Nowhere does Donald Trump have more unilateral power than in his role as Commander in Chief. And nowhere has he been more contradictory than in his remarks about three global hot spots where regional stability and American lives are at stake: Iran, Syria and North Korea.
In March, Trump told a meeting of the American Israel Public Affairs Committee (AIPAC) that his “No. 1 priority” is to “dismantle” the international deal that froze Iran’s nuclear program in exchange for the suspension of most sanctions against the country. As President, Trump can make that happen with the stroke of a pen. To reach agreement with Tehran, President Obama waived economic sanctions, and Trump can reinstate them as soon as he is sworn in. Iran would then restart its nuclear program, likely prompting Israel to once again prepare military strikes to destroy it, potentially drawing the U.S. into a new war in the Middle East. But in the same speech to AIPAC, Trump said that “at the very least, we must enforce the terms” of the Iran deal, suggesting he might simply continue Obama’s existing approach.
Next door, in Syria and Iraq, Trump has said he intends to “bomb the hell out of ISIS.” He pledged to cut off aid to rebels fighting Syrian strongman Bashar Assad and join with Russia in targeting Assad’s opponents. But Assad and Russia have spent little time fighting ISIS. Rather, they’ve targeted moderate groups opposing the Assad regime. In Iraq, Trump has called the U.S.-backed effort by Iraqi and Kurdish forces to oust the terrorist group from the city of Mosul a “disaster,” even as those forces have broken initial ISIS resistance and driven deep into the city. It’s not clear what Trump would do differently. Of his plan to oust ISIS, Trump says, “I’m not going to say anything. I don’t want to tell them anything.”

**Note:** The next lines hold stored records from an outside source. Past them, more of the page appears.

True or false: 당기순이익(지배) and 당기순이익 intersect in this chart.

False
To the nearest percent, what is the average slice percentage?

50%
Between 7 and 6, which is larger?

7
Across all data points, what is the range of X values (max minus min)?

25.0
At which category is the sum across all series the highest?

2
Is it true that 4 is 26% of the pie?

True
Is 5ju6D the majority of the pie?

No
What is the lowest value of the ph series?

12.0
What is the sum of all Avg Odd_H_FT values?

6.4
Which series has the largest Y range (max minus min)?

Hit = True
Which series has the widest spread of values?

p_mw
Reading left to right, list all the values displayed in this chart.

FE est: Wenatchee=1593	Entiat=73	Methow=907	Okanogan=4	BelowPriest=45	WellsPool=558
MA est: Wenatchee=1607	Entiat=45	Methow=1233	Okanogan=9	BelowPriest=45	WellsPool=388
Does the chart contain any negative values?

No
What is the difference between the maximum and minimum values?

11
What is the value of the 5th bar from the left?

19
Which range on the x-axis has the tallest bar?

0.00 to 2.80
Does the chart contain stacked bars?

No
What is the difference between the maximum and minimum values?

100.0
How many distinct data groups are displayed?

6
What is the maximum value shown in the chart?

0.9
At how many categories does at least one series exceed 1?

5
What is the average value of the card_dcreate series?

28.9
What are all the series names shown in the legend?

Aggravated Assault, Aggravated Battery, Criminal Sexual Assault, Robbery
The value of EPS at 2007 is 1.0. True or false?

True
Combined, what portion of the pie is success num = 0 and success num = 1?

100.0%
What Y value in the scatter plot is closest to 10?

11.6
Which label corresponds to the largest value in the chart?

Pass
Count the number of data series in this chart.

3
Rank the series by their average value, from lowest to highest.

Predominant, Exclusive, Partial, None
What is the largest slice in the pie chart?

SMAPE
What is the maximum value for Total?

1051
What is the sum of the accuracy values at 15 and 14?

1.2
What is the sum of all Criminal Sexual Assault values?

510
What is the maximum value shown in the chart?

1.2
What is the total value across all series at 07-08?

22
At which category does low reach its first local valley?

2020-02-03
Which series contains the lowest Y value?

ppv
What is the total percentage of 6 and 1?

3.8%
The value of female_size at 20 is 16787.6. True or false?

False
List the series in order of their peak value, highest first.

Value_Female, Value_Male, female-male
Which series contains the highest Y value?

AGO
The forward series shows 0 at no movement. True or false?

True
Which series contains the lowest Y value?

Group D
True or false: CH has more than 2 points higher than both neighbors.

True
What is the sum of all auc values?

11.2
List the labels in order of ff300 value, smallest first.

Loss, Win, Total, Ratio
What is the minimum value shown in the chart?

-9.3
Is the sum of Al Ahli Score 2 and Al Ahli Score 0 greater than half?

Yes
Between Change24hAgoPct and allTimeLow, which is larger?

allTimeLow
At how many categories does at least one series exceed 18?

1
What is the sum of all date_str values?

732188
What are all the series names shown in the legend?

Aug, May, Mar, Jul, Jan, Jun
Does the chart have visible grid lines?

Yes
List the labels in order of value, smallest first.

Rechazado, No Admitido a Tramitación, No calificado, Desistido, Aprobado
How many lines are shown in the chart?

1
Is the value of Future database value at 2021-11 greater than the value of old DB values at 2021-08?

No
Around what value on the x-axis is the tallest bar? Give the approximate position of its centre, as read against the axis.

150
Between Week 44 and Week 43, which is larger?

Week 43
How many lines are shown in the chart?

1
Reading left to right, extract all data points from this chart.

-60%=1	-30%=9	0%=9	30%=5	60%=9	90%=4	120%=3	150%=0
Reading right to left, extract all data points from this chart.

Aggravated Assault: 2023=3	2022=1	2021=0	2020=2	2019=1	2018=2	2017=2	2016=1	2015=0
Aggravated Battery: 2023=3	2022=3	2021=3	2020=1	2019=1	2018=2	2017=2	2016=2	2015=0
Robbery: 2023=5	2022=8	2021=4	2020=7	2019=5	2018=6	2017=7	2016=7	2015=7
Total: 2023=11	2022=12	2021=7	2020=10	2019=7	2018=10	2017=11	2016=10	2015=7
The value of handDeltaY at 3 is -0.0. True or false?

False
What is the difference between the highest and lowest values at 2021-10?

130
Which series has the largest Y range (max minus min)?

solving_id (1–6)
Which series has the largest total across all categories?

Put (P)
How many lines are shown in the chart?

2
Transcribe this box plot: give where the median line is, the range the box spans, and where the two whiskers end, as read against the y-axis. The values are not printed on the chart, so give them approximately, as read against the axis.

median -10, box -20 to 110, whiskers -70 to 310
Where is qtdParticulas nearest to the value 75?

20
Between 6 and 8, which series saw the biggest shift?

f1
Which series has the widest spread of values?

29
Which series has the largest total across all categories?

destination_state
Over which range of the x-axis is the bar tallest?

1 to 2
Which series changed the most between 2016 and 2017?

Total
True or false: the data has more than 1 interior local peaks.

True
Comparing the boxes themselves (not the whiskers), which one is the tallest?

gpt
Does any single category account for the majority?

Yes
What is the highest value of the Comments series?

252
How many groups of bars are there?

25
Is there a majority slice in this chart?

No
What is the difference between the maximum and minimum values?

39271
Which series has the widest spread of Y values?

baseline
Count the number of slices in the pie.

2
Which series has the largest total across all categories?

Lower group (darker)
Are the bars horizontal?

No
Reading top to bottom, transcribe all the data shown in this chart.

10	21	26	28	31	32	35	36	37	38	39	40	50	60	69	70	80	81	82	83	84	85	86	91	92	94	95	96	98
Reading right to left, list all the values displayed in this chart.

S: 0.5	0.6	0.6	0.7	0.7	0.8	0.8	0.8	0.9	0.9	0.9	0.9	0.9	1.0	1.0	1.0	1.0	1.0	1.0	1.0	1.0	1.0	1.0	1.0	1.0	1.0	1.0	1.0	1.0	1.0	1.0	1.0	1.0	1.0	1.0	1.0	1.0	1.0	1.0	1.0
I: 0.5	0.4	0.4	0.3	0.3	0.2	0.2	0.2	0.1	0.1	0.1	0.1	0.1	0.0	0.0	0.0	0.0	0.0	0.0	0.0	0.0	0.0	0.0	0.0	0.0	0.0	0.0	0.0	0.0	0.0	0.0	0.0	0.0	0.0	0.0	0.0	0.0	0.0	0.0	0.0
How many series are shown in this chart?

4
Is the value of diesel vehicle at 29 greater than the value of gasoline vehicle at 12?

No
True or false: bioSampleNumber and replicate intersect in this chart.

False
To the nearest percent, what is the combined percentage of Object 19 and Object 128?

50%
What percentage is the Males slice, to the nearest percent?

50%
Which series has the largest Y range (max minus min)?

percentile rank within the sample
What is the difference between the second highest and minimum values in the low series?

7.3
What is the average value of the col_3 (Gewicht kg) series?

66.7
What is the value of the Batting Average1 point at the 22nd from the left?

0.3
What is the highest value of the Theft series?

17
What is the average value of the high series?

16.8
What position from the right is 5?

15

In the communist hermit state of North Korea, which Western experts estimate may have more than a dozen nuclear weapons, Trump has alternately said that the dictator Kim Jong Un is a “bad dude” and a “madman,” and offered to meet the despot “over a hamburger” so he could cut “a good deal.” During the presidential campaign, Trump suggested that South Korea should develop its own nuclear weapons so that the U.S. would no longer have to bear the cost of defending Seoul against the North. But one of his first acts as President-elect was to call South Korean President Park Geun-hye and assure her that the U.S. stood with Seoul “against the instability in North Korea.”